## YOUR OBJECTIVE
Where the word "lifecycle" occurs in a line of the listing, please copy the line.
################
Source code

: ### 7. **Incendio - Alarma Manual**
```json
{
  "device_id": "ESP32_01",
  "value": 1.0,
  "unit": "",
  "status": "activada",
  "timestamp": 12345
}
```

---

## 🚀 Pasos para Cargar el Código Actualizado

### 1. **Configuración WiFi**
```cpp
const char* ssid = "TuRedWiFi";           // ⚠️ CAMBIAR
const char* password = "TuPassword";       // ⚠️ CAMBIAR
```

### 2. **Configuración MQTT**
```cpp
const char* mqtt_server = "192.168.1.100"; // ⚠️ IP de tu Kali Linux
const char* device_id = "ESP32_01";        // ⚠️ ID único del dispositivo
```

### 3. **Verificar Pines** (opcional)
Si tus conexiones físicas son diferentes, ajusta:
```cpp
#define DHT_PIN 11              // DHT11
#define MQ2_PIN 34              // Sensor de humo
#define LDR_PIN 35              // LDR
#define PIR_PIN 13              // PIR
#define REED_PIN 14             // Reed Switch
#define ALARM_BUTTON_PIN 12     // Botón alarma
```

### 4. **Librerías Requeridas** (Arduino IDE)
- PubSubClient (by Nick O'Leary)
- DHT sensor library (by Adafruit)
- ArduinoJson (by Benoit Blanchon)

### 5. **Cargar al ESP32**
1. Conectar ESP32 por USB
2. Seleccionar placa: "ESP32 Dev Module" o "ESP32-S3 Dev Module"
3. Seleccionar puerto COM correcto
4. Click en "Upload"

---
################
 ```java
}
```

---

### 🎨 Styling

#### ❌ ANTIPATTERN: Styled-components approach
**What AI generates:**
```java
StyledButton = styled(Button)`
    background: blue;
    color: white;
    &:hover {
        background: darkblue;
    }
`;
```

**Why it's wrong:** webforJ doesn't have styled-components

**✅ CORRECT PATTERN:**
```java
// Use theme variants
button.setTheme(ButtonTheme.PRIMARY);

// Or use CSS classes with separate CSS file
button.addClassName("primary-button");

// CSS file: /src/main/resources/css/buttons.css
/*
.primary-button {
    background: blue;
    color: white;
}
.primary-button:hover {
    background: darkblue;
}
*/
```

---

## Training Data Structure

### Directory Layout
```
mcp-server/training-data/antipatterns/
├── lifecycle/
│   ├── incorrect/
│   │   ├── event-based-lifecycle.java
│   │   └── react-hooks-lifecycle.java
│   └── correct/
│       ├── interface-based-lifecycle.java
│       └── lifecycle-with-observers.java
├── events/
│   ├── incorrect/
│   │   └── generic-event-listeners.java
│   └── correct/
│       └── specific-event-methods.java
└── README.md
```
################
## ANSWER BOX
├── lifecycle/
│   │   ├── event-based-lifecycle.java
│   │   └── react-hooks-lifecycle.java
│       ├── interface-based-lifecycle.java
│       └── lifecycle-with-observers.java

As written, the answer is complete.